VIJAYAWADA: The Andhra Pradesh High Court has upheld the mandatory minimum attendance rule for B.Tech students, ruling that eligibility to appear for semester examinations is contingent upon fulfilling the prescribed attendance criteria.
A division bench comprising Justice Dhiraj Singh Thakur and Justice Cheemalapati Ravi delivered the verdict while hearing an appeal filed by GMR Institute of Technology (GMRIT), Srikakulam, challenging a single-judge bench’s earlier order.
The court affirmed that the attendance regulations framed by Jawaharlal Nehru Technological University (JNTU) and GMRIT are valid and enforceable.

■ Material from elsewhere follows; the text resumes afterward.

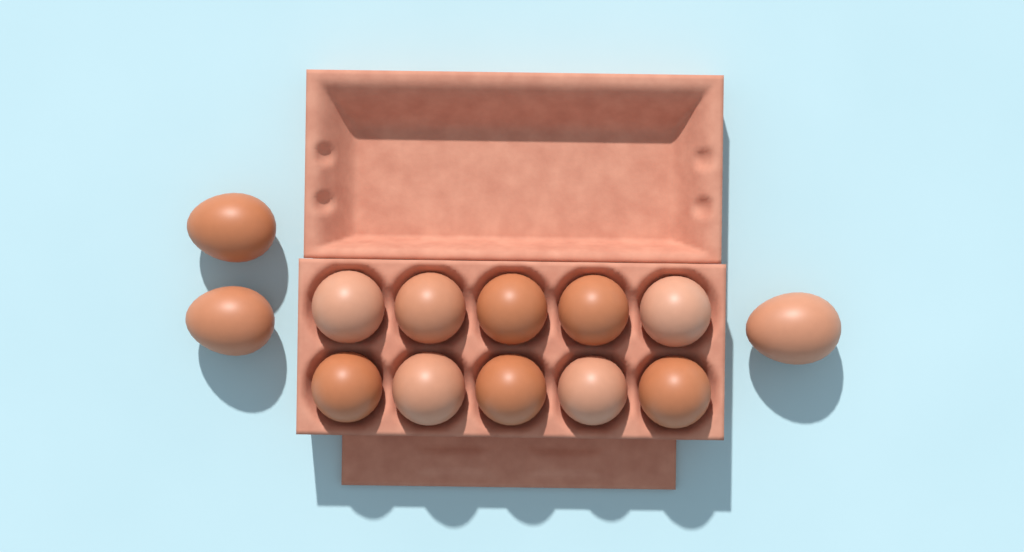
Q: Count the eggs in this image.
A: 13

It struck down the earlier ruling which had deemed the attendance norm arbitrary and had allowed a student, Kaushik, to write his third-semester examinations despite failing to meet the 65 per cent attendance threshold due to illness.
The division bench observed that although Kaushik had subsequently progressed to the fourth and fifth semesters, it would be impractical to direct him to return to the third semester solely due to a technical deficiency in attendance.

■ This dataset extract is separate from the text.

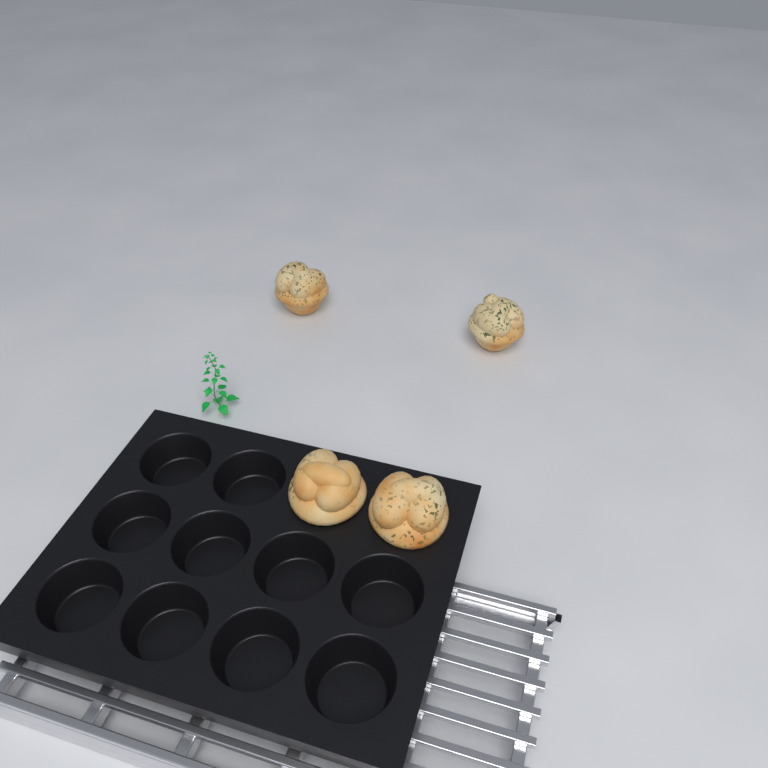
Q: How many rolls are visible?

Considering the unique circumstances, the court granted a one-time exception, permitting Kaushik to attend makeup classes to bridge the attendance gap.
The court clarified that this relief is not to be treated as a precedent. It cautioned that students cannot cite this judgment in future petitions to seek exemption from the mandatory attendance rule. Kaushik, an engineering student at GMRIT, was initially barred from appearing in his third-semester exams due to poor attendance caused by illness.
He approached the High Court, which allowed him to sit for the exams. When the college withheld his results, he filed a second petition. The single-judge bench had ruled in his favour, terming the attendance rule unreasonable in his case—an order now overturned by the division bench.